Before Glory could assure the anxious mother that she would do her utmost for their safety, Mary had run down the rude stairs, shaking the shed-like building as she ran, and was within the red cottage ere the visitor realized it.

Glory exclaimed, as she gazed about, “Here we are, at last, in a regular house! And my, isn’t it big? Why, ever an’ ever so much bigger than the ‘littlest house in Ne’ York!’ That bed’s wide enough for all Meg’s children to onct, and–my, how Bonny Angel does sleep. I’m sleepy, too, now I see such a prime place. The woman told me to sleep and I guess I’d better mind.”

So, presently, having removed Bonny’s draggled coat from the still drowsy child, Glory placed her charge at the extreme back of the bed and lay down herself.

“Wake up, sissy! Come down an’ get your basin of soup. Enough in it for the pair of ye, with strawberry shortcake to match!”

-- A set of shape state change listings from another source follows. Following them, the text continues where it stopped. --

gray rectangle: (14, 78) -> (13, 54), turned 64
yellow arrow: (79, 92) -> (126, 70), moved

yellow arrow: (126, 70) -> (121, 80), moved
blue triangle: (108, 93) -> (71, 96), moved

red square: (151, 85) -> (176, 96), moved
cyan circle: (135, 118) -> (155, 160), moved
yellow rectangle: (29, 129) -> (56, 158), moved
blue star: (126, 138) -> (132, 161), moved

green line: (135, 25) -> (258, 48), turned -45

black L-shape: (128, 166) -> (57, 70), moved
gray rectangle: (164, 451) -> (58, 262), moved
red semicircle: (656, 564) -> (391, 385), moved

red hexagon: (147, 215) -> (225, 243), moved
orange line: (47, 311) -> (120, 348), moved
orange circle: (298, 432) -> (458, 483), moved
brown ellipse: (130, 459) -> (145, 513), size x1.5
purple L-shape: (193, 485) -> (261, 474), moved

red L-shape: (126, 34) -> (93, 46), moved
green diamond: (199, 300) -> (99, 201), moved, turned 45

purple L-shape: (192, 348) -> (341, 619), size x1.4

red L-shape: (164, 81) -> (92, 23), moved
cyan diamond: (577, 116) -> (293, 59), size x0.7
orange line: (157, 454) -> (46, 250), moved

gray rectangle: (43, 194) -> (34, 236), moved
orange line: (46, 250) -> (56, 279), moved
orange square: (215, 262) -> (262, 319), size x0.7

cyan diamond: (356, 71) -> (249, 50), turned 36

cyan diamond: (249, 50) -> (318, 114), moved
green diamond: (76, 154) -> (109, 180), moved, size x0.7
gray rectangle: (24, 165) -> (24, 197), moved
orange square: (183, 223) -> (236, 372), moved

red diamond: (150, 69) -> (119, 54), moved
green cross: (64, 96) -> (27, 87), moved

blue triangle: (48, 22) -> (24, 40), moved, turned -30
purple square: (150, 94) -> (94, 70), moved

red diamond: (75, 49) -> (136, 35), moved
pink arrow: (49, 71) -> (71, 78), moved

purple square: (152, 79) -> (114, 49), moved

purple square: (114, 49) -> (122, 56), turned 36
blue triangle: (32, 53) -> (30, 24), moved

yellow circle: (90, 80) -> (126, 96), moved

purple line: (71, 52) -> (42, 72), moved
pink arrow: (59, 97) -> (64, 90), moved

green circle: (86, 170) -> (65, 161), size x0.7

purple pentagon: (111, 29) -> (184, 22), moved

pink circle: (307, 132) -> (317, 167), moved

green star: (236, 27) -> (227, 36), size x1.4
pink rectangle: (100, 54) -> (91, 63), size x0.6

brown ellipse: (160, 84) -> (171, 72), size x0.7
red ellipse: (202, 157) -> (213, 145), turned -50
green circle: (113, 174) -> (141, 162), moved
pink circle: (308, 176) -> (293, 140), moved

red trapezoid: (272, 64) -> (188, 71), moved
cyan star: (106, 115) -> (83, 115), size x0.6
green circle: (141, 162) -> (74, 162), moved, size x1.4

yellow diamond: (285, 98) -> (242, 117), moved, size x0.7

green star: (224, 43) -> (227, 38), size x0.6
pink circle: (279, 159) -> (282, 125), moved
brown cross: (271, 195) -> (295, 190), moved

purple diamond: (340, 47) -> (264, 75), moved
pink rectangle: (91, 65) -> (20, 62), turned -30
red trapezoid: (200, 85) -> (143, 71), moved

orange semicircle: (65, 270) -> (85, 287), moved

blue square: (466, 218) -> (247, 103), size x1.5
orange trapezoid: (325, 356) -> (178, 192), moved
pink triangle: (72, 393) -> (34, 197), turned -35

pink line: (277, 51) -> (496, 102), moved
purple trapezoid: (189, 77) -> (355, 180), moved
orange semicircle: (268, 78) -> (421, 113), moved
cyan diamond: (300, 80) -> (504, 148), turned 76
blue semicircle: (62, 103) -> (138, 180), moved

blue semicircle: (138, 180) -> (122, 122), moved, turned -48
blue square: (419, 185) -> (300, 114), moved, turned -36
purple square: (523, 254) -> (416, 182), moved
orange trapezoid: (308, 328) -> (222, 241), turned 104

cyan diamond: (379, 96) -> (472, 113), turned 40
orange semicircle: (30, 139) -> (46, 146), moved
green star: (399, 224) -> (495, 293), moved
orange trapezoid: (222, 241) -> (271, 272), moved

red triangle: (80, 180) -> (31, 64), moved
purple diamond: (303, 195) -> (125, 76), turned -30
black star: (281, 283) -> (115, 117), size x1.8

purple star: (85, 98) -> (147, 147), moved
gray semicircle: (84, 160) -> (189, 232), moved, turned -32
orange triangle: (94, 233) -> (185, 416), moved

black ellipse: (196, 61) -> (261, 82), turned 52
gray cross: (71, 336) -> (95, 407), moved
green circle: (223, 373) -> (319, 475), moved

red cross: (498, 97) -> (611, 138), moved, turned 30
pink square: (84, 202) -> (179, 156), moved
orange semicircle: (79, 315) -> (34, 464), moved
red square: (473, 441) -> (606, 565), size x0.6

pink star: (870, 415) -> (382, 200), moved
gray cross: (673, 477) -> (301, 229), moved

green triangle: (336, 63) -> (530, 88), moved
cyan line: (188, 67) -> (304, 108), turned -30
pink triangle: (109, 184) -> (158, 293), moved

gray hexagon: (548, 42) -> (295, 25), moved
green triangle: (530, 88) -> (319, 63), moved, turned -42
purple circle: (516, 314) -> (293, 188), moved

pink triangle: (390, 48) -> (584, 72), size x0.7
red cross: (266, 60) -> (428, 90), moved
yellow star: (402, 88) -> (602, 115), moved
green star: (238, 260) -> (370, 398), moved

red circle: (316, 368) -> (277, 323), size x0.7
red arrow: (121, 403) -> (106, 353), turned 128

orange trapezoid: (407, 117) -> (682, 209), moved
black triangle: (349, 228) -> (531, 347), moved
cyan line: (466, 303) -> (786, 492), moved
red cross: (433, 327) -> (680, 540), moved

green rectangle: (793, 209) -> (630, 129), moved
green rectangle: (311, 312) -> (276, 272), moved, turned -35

It was this summons which aroused Glory from a delightful slumber and she sprang to her feet, not comprehending, at first, what she heard or where she was. Then she returned, laughing as she spoke, “’Course I’ll come, you splendid Mary Fogarty! And I’m more obliged ’an I can say, but I’ll work it out, I truly will try to work it out, if you’ll hunt up your jobs. That dear Timothy said you needed mendin’, dreadful!”

But she was unaware that this same Timothy was also close at hand.

“Oh! he did, did he? Well, he said the true word for once, but bad manners in him all the same,” answered Mrs. Fogarty; and, as Glory joined them at the foot of the stairs, there were the two engaged in a sort of scuffle which had more mirth than malice in it.

When Take-a-Stitch appeared, they regarded her with a look of compassion which she did not understand; because at the dinner, now comfortably over, the child and her hopeless search had been discussed and the ten boarders, the seven children, with their parents, had all reached one and the same conclusion, namely, that the only safe place for such innocent and ignorant vagrants was in some “Asylum.” Who was to announce this decision and convey the little ones to their place of refuge had not, as yet, been settled. Nobody was inclined to take up that piece of work and the ten boarders sauntered back to their more congenial labor on the railroad, leaving the matter in Mary Fogarty’s hands.

However, it was a matter destined for nobody to settle, because when Glory had carefully conveyed the basin of soup, the pitcher of milk and the generous slices of shortcake back to the loft, she was frightened out of all hunger by the appearance of Bonny Angel. It was almost the first time in her life that the little “Queen of Elbow Lane” had had a dinner set before her of such proper quantity and quality, yet she was not to taste it.

Bonny was tossing to and fro, sometimes moaning with pain, sometimes shrieking in terror, but always in such a state as to banish every thought save of herself from Glory’s mind. And then began a week of the greatest anxiety and distress which even the little caretaker of Elbow Lane, with her self-imposed charge of its many children, had ever known.